--- Passage to read Enclosed Below ---

I also plan to just use the line level output of the factory head unit (stealth install), but I'm not sure how much work the frequency response will need in that car with the HLCDs. My backup plan is to add an AudioControl EQT or DQS if the response can't be tamed with phase and gain adjustments.


----------



## SUX 2BU (Oct 27, 2008)

Very nice work. I just checked out the coupe and wow, that is NICE! That is an install that is right up my alley. Viny, flat panels, clean lines, nice windows, proper color accents. Reminds me of when installs were like that back in the day. Nice work.


----------



## Brian_smith06 (Jan 31, 2008)

do you have a link to where you bought the vinyl you used on those pillars? It looks really good and would like to possibly use it on my car too. 

Love the build....


----------



## simplicityinsound (Feb 2, 2007)

the vinyl i basically go to my upholstery supplier, flip through their books until i find one that matches brest...so...i cant relaly give a link hehe


----------



## 91dime (Dec 17, 2008)

Great install! Looks super clean and i can only imagine how good it must sound.


----------



## CraigE (Jun 10, 2008)

Bing UDAMAN
Wow another great install.
I think you prefer the challenging installs over the can do blindfolded.
Nice work 
Craig


----------



## CraigE (Jun 10, 2008)

socal28 said:


> I need to listen to your stuff man! I'm in SJ as well with an 08 C6 Z51.


I've listened to his stuff in a C6 Corvette down here in So Cal. 
Fabulous sound:rimshot:
He is a "mechanic":scholar: that is passionate about his installs.
If you are planning to do a system in your Vette, or any car for that matter, Bing would be my choice and he's a helluva nice guy to boot.


----------



## Oliver (Jun 25, 2007)

simplicityinsound said:


> the vinyl i basically go to my upholstery supplier, flip through their books until i find one that matches brest... hehe


If it reminds me of a woman i love it 

Have Bing do it


----------



## lask48180 (Nov 20, 2008)

nice car.


----------



## brianlin87 (Dec 9, 2007)

i keep looking at your installs bing, makes me very excited for mine.


----------



## Maddman (Dec 20, 2008)

nice installation, blends into the car interior.


----------



## socal28 (Nov 14, 2008)

This is 1 sweet setup! Especially with the limited room in a C6 vert.


----------



## Skierman (Mar 3, 2008)

--- End of Enclosed Passage to read ---

▶ [Activity 1] Please print the records word for word, from their start through the line that contains "326 W. Pike Street | Canonsburg, PA 15317", including both ends.

--- Records to use Enclosed Below ---

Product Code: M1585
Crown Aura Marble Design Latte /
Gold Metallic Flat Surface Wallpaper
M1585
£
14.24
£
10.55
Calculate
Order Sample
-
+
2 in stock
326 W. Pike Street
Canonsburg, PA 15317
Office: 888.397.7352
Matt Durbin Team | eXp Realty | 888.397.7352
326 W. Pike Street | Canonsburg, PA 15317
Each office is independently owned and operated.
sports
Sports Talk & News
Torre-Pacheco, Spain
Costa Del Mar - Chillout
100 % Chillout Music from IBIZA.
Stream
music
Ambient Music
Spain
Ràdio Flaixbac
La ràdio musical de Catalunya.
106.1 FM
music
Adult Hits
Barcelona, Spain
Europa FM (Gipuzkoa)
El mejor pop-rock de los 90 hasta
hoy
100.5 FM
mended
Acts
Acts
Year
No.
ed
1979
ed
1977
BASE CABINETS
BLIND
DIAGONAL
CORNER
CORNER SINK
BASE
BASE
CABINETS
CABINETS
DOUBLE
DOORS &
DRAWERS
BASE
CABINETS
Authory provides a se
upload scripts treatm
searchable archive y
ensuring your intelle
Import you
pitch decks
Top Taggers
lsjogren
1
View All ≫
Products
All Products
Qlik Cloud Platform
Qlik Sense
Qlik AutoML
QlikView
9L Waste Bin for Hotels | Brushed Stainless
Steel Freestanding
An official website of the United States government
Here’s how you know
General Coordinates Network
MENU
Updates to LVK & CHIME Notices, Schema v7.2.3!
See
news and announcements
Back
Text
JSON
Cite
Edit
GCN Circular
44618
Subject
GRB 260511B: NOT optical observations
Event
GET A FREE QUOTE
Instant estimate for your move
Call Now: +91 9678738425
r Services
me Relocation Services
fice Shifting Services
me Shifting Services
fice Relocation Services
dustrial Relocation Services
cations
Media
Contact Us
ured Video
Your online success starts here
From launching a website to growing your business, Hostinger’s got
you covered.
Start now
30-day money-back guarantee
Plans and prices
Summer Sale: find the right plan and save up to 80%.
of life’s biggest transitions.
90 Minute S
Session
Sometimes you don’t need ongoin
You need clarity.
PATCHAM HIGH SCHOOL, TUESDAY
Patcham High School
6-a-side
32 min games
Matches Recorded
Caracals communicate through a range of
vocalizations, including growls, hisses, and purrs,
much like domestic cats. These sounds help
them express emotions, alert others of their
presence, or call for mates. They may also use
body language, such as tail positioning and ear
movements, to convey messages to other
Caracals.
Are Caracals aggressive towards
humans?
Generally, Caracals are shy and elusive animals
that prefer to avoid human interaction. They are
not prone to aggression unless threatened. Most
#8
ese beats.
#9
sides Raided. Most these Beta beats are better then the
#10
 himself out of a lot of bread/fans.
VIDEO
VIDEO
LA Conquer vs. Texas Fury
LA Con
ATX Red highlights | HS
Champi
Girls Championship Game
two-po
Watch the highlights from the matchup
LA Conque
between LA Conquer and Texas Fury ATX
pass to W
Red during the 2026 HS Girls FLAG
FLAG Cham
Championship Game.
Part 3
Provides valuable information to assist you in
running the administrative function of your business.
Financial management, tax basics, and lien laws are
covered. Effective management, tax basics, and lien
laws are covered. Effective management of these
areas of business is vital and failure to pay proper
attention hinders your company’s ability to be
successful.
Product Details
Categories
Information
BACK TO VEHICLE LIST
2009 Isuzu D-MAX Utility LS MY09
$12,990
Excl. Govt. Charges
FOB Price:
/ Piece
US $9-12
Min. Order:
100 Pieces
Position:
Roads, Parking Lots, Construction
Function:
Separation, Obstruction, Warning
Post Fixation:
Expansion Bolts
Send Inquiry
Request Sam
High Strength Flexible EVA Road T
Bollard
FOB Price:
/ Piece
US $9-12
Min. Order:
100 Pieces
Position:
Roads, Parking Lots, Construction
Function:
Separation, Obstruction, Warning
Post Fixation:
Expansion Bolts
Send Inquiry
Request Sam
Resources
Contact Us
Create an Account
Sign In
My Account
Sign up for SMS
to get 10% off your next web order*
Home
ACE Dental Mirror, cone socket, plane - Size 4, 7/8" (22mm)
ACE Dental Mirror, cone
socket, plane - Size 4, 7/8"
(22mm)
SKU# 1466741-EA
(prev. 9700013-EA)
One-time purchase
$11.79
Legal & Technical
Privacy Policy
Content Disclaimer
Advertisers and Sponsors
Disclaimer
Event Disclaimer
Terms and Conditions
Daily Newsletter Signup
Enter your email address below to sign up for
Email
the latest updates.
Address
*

--- End of Enclosed Records to use ---

▶ [Activity 2] List every username in the car audio forum thread whose heading shows a date in 2007.

▶ [Reply 1]
Product Code: M1585
Crown Aura Marble Design Latte /
Gold Metallic Flat Surface Wallpaper
M1585
£
14.24
£
10.55
Calculate
Order Sample
-
+
2 in stock
326 W. Pike Street
Canonsburg, PA 15317
Office: 888.397.7352
Matt Durbin Team | eXp Realty | 888.397.7352
326 W. Pike Street | Canonsburg, PA 15317

▶ [Reply 2]
simplicityinsound
Oliver
brianlin87